Exercise goal - Reproduce the following lines verbatim, leaving the pictures out of your reply.

Extracted material -
Content starts

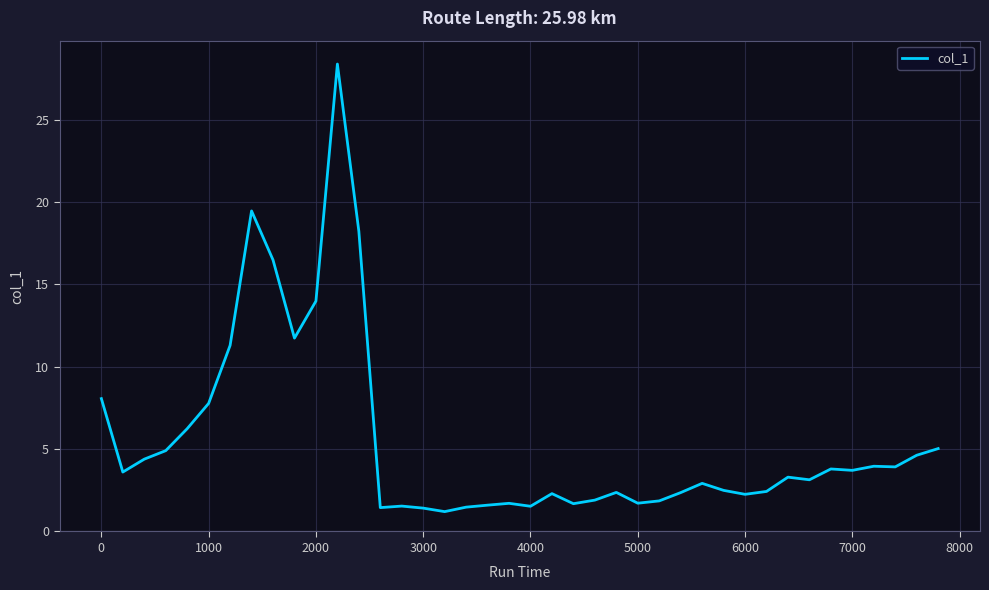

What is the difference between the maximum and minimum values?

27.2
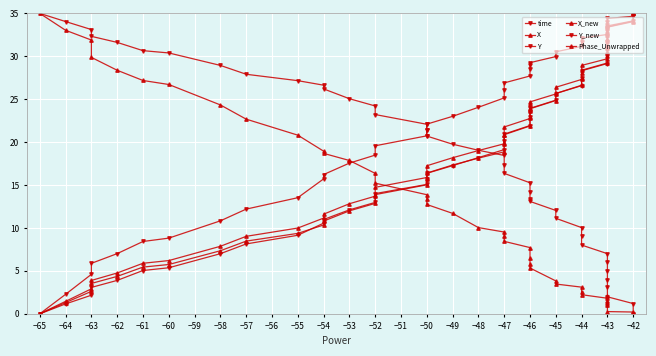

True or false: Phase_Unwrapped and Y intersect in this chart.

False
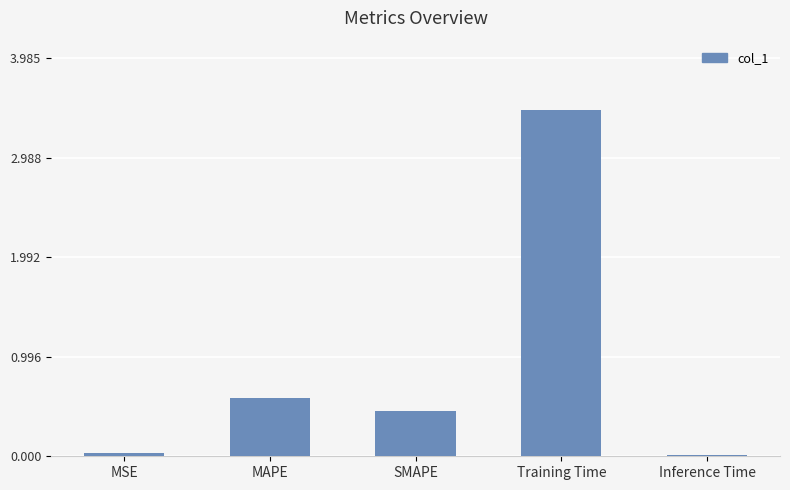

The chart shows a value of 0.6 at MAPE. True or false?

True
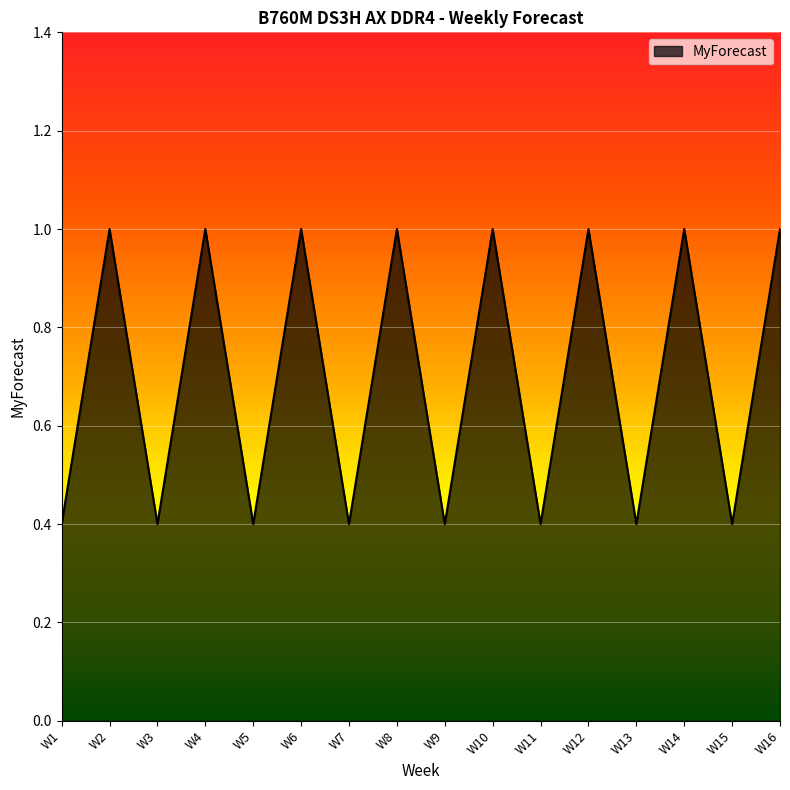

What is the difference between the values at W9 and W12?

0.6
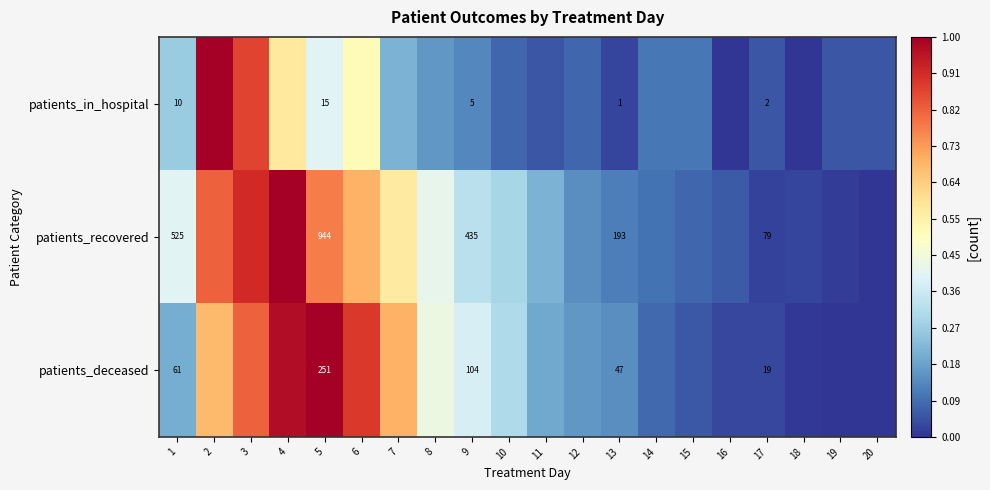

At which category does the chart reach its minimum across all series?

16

Content ends

Task result -
What is the difference between the maximum and minimum values?

27.2

True or false: Phase_Unwrapped and Y intersect in this chart.

False

The chart shows a value of 0.6 at MAPE. True or false?

True

What is the difference between the values at W9 and W12?

0.6

At which category does the chart reach its minimum across all series?

16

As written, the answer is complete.